Becoming Amy Lee

Photo © Eric J. Smith, Observing Amy [Lee], Griffith Observatory; Thresholds @ Los Angeles Center of Photography, First Place Winner, 2024.

I was well into adulthood when I found out that my name was literally pulled out of a hat. 

I have one sister, not quite three years older; she has an “original” name, not connected to our family. When she was born, my father advocated for Belinda. My mother emerged with her choice. 

When I was born, Belinda advocacy was renewed. My mother had a clear preference: Amy Lee. The first name, a popular one at the time, combined with her mom’s name, Lee, shortened for Leonia. 

My father offered the only solution that made sense.

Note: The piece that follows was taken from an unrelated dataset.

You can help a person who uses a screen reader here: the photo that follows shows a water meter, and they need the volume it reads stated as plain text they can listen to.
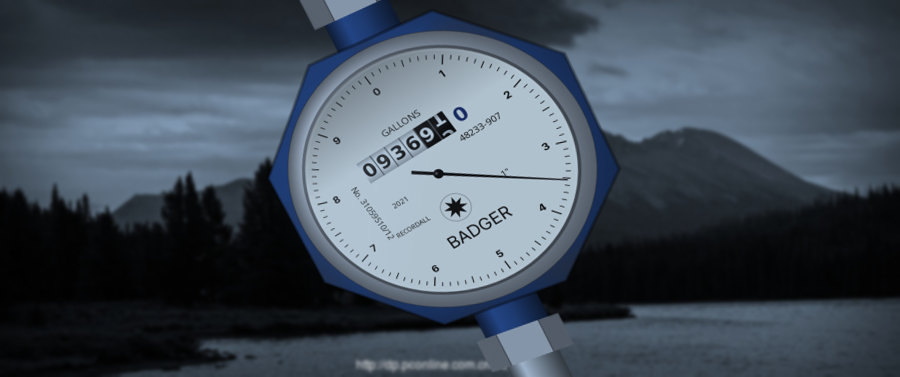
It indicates 936913.5 gal
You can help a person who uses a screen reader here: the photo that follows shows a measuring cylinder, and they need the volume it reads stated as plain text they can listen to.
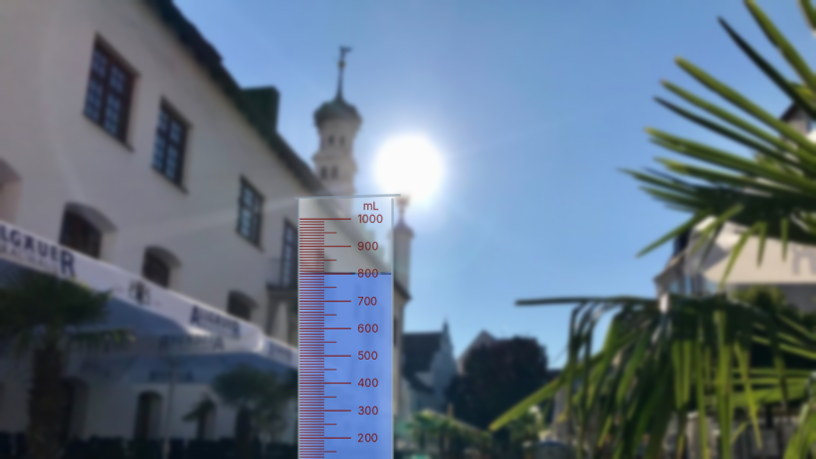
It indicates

Pulling the name from a hat.

My mother closed her eyes, reached into the worn Cubs baseball cap, and pulled out a slip of paper. 

“It’s Amy Lee!” 

My dad smiled, and one by one unfolded the other slips of paper. All Amy Lee. 

I’ve mostly been known as Amy, my whole life, although I experienced a deep connection to my grandma and midddle-namesake into my 40s. For the past decade or so, I’ve been settling into myself a bit more; becoming more Amy-ly, in new ways. 

2025 was a year of transformation, on many levels, some imposed, some chosen, some still in process. One aspect of transformation has involved expanding my name to hold its fullness: evolving more formally, from Amy to Amy Lee. 

Some friends have called me Amy Lee for years. Some family, especially my grandma, used it to make a point. In some cases, to signal that my embodiment is connected to a lineage; for better and worse, and sometimes not that great. Certainly the Full Name came out when I was in trouble, to underscore a parenting lesson. 

I’m looking forward to a more intentional relationship to my name, and identity, personally and otherwise.